Segmentation requires the greatest amount of manual effort, where doctors need to outline all lesion areas in each image. Certain types of lesions are relatively easy to label, but some are more difficult. It is possible that a single image may contain hundreds of lesions, marking them all manually would be too unrealistically big a workload, when in fact a doctor would usually simply look at the image to determine its severity.

Therefore, detection and segmentation methods are generally used when the training sample size is relatively small. At present, there are some ways to create data for rare or small sample data, and the data that looks out is no different, but the data is cleaned.

Each of the above methods can solve different problems though common tasks are a combination of these 3 methods.

Airdoc founder and CEO Ray Zhang

1. Labeling is often the bottleneck

“Labeling is very tedious. A lot of people would think that artificial intelligence practitioners just write algorithms. Actually 80% of the time is spent on data pre-processing. Every bit of effort spent on data pre-processing will see its corresponding return show up in the end result.

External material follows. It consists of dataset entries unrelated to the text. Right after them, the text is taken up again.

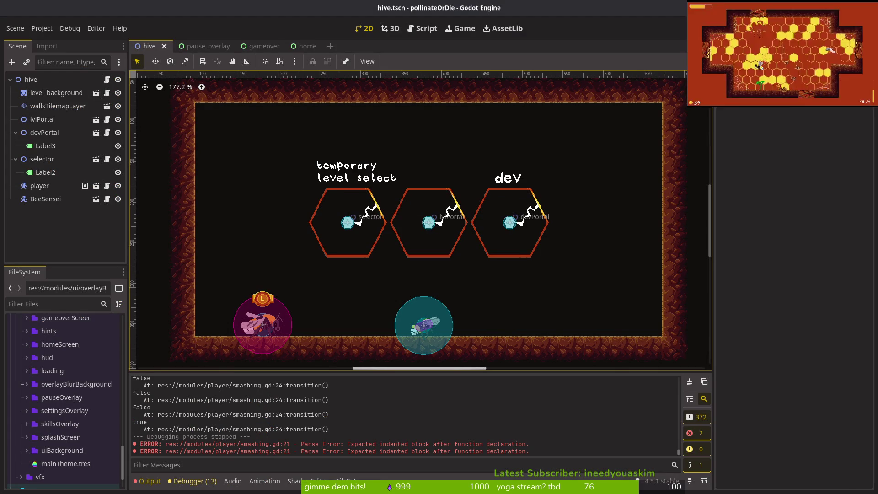
Step: Inspect smash_cd in the owner.smash_cd.start() line and save smashing.gd again
key(alt+Tab)
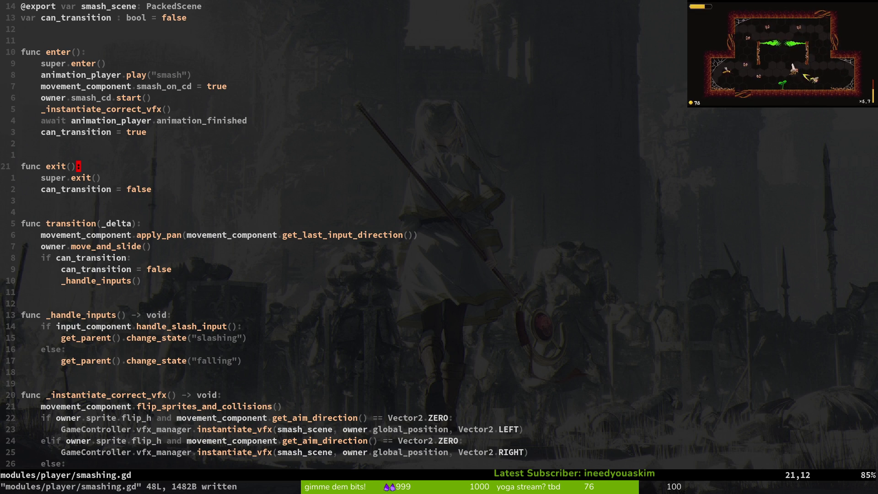
click(78, 99)
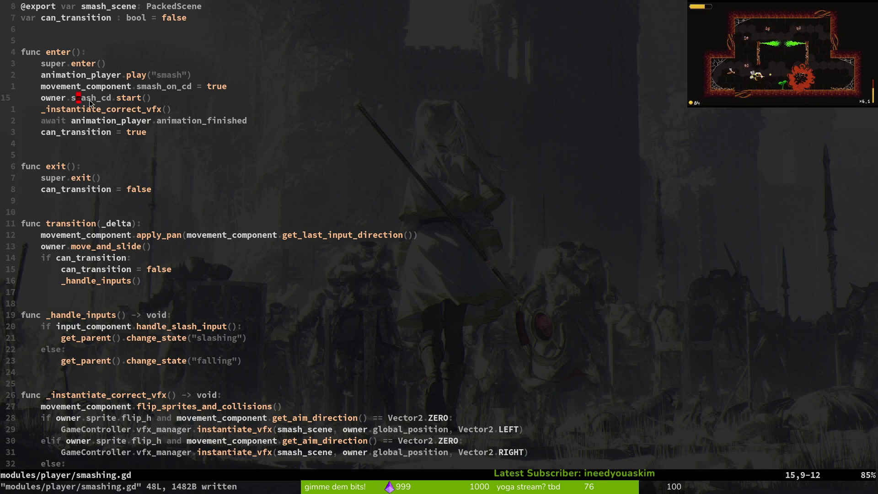
key(w)
key(w)
key(w)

It is a critical part of the process, but the labeling of medical data usually requires medical experts’ time and effort, creating a bottleneck.

Zhang believes that in the next 2 to 5 years, small-sample learning will make a breakthrough, and Airdoc has been exploring this in hopes of making certain headway. However, there have been no recent advancements in this area, leaving the task of labeling to doctors.

2. Data quality issues

Whether in the United States or China, data from most hospitals are not standardized. There has never been a way to effectively and comprehensively transfer all the data that a doctor has ever seen to another doctor; a doctor’s data is highly personalized. Therein lies the problem: for any one disease, ten doctors will give several different diagnostic advice. It is often hard to say who is right and who is wrong. So the common practice is to go with the consensus, which is still far from ideal.

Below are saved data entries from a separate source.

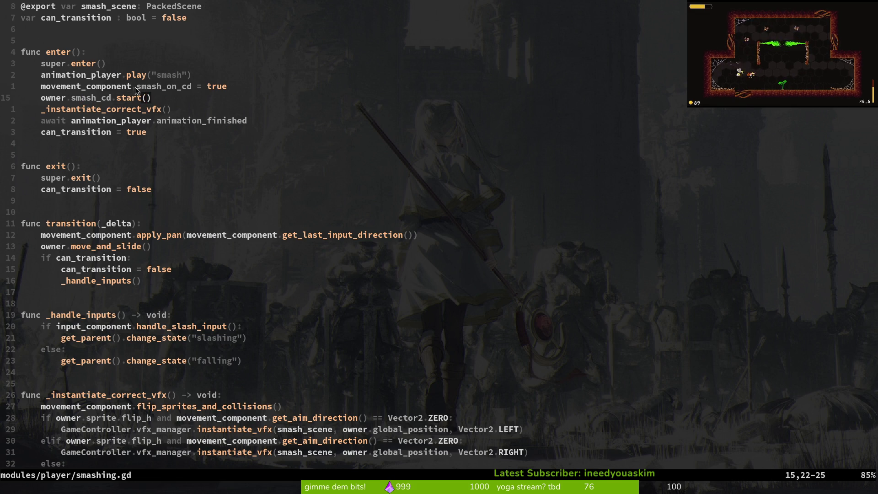
key(b)
key(b)
key(v)
key(e)
key(Escape)
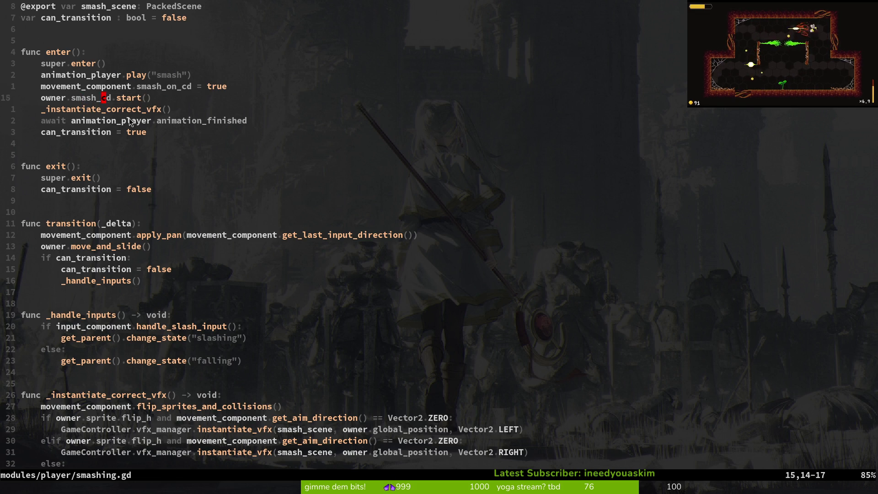
scroll(130, 119, down, 4)
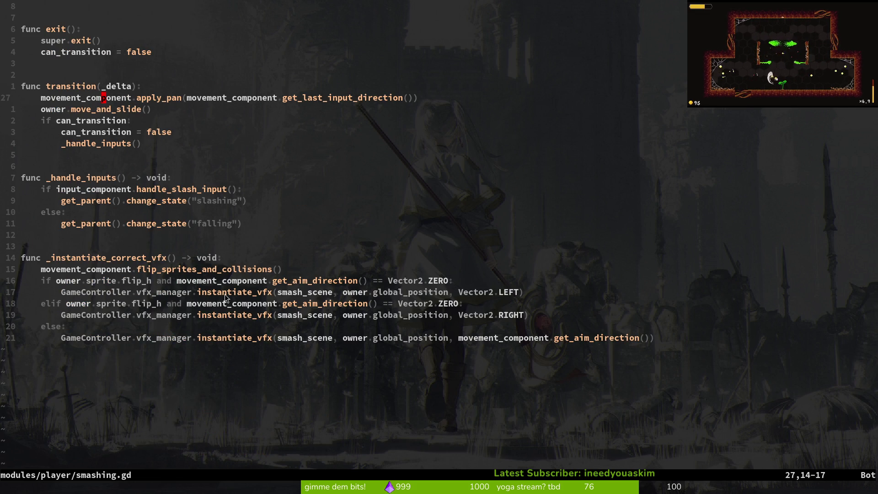
scroll(122, 197, up, 6)
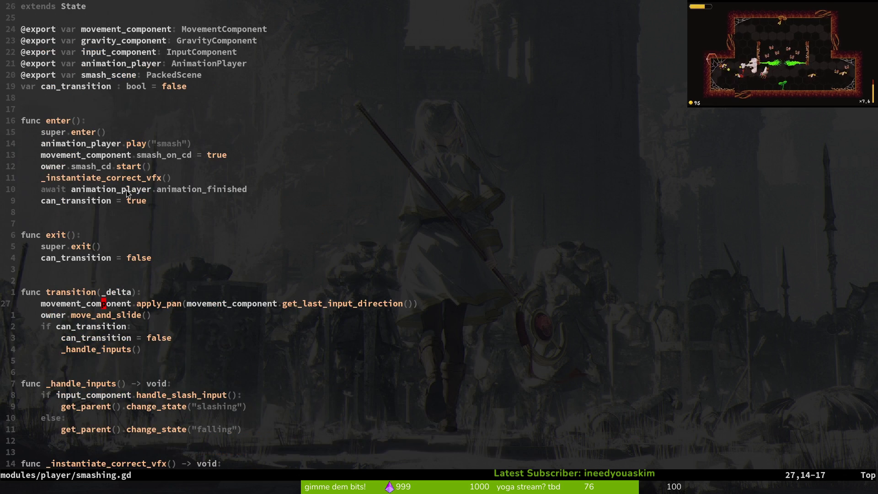
text(:w)
key(Return)
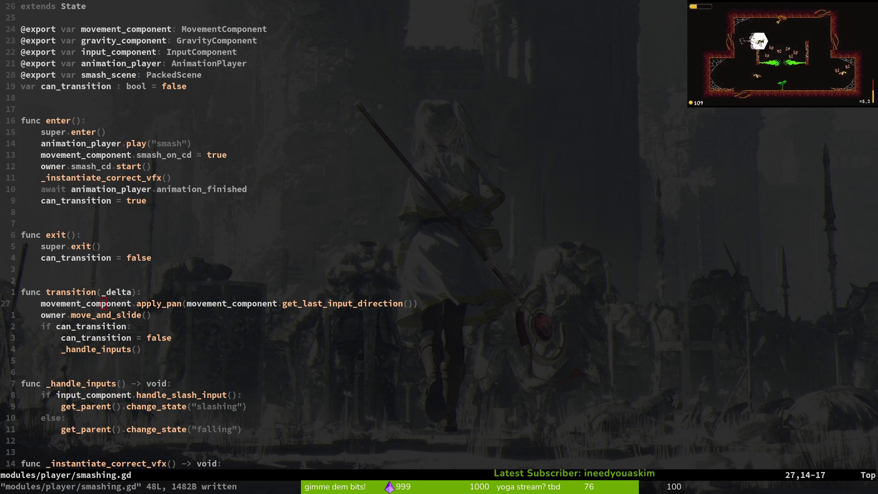
Step: Collapse devPortal and selector in the Scene dock and close the pause_overlay, gameover and home scene tabs
key(alt+Tab)
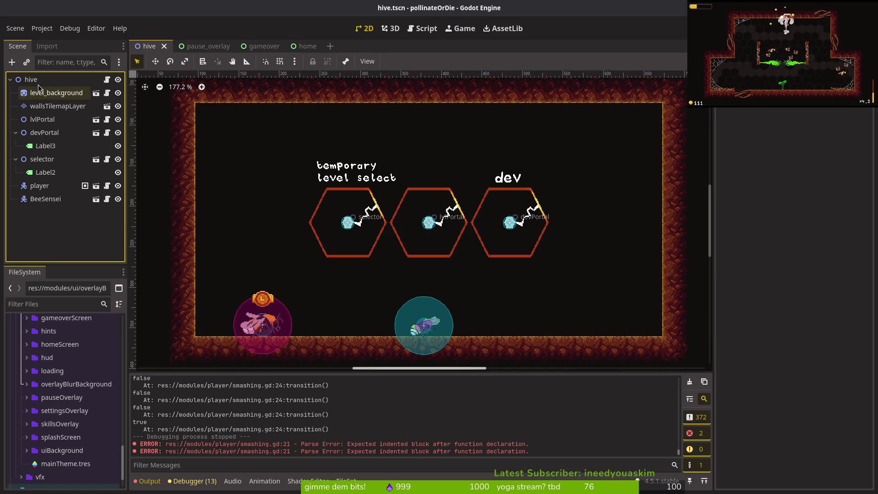
click(15, 132)
click(15, 145)
middle_click(200, 48)
middle_click(204, 47)
middle_click(202, 48)
Step: Check the smashing.gd script, then bring up Godot's Select Resource search for a scene
key(ctrl+shift+o)
key(Escape)
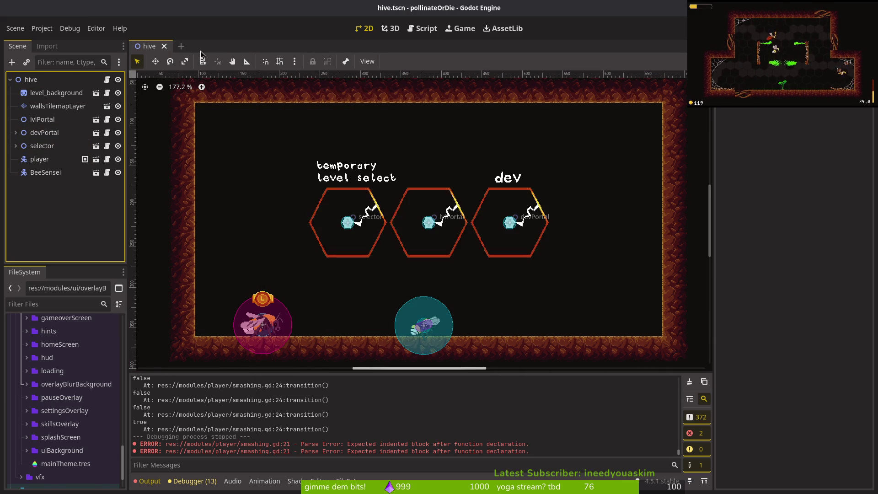
key(alt+Tab)
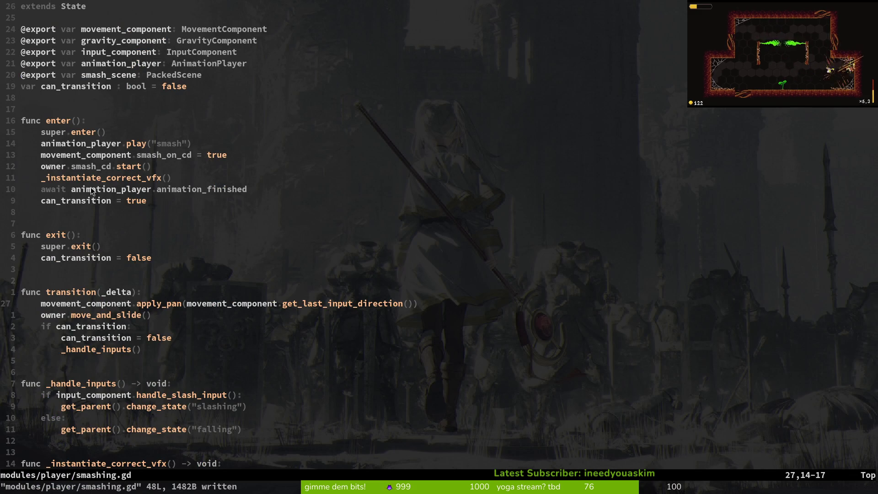
key(alt+Tab)
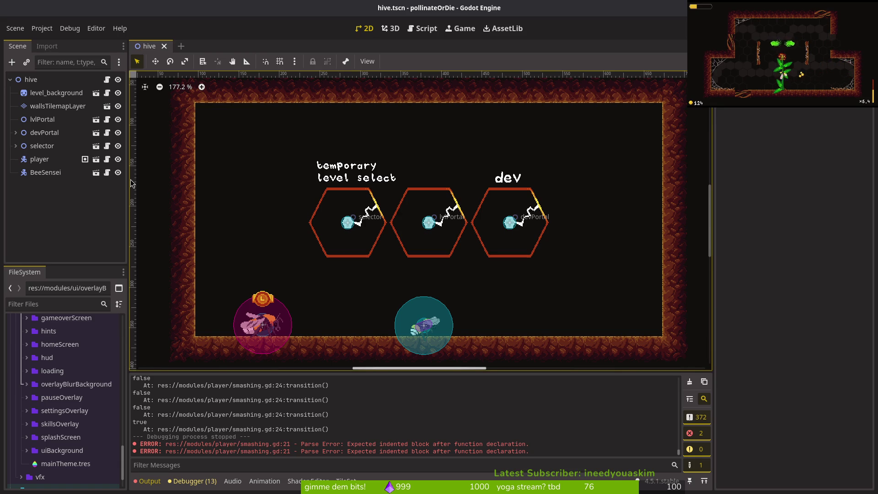
key(ctrl+shift+o)
Step: Find and open player.tscn with the 'plaplts' search, then expand the player node's children
text(plaplts)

While examining an image, a doctor could designate a severity of 4a. However it is very common for the same doctor to diagnose that same patient 3 months later as 4b. These discrepancies and other factors, if not handled well, can lead to data corruption.

3. Interactive issues

In general, the more the patient and the doctor interact, the worse the quality of the algorithm.

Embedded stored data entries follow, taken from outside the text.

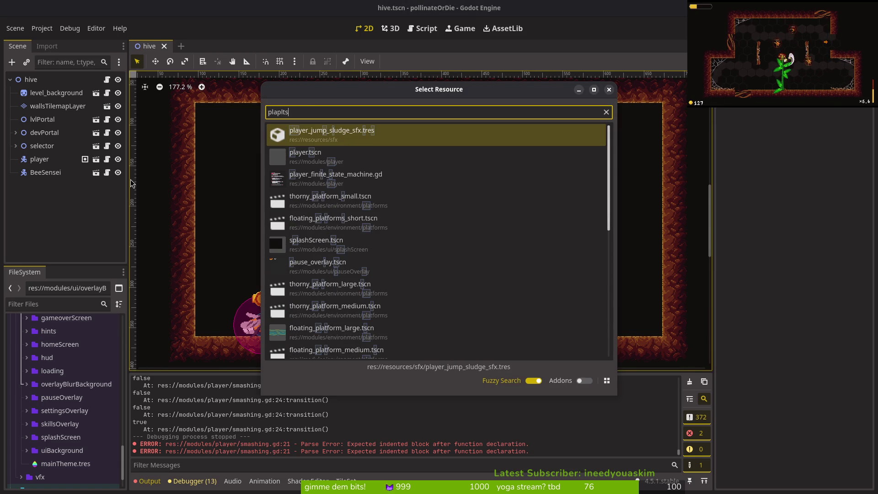
click(300, 156)
key(alt+Tab)
key(alt+Tab)
key(alt+Tab)
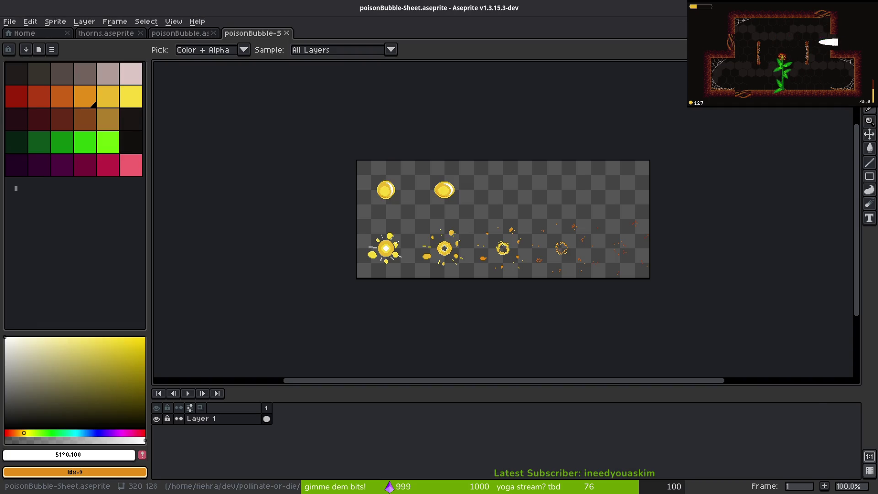
key(ctrl+o)
key(alt+Tab)
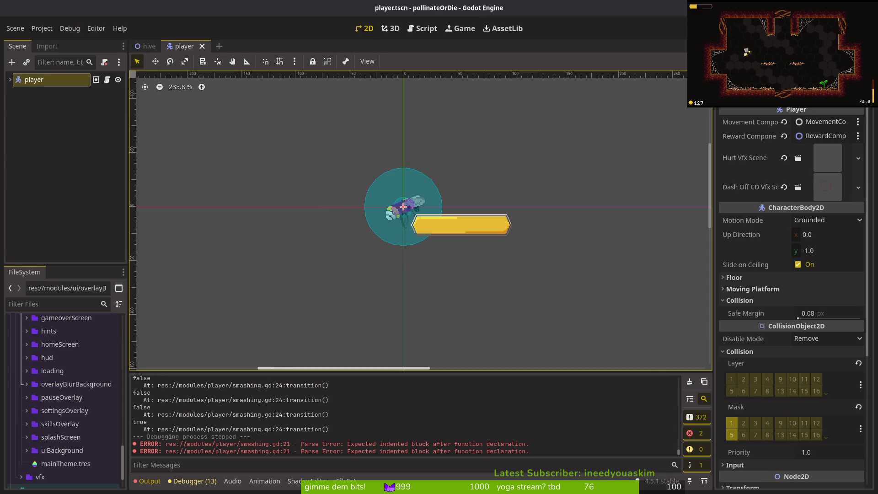
click(11, 80)
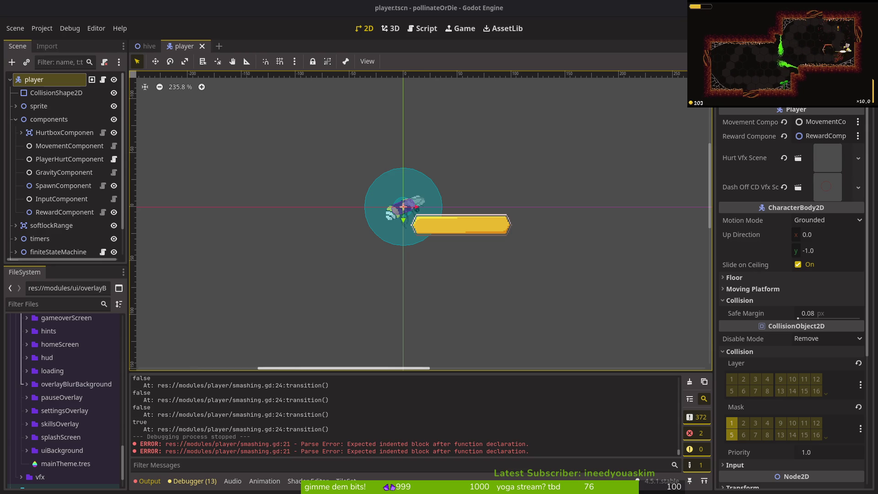
key(alt+Tab)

Chinese medicine tends towards holistic treatment. Conversely an algorithm strives to isolate and pinpoint a single area in order to increase its ability to discern that area. While creating an AI scenario, the less the interaction between the doctor and the patient the better. Best is if the doctor does not need to see the patient to make a diagnosis, to minimize irrelevant bias, “because the algorithm is controllable, the interaction is not.”

4. Weak generalized artificial intelligence

Generalized Artificial Intelligence is very weak. For example, if someone asks “how are you?”, a human would very easily and naturally determine this as just a greeting.

In 2015, Airdoc collected all extensive literature and knowledge material to build a cardiovascular-related common sense library, but eventually found that it is still less effective than a doctor’s knowledge base.

5. There is a huge gap between regulatory development and technological development

Regulations change very slowly, while technology changes very fast. The iterative speed of technology and that of the medical system are obviously complete opposites.

Zhang said that it’s fundamentally impossible to obtain FDA approval by following their existing rules. The FDA stipulates that the final product must be exactly the same as what was specified in its application. However AI algorithms are self-learning and become more and more intelligent than its original design.

6. The market is still in development

Zhang asserts that the current market is still slowly developing.

“It is a very long process from the time something new becomes accepted, then adopted, and then inducted into an entire medical system. This is why those in this field must work together tirelessly to built up the industry.”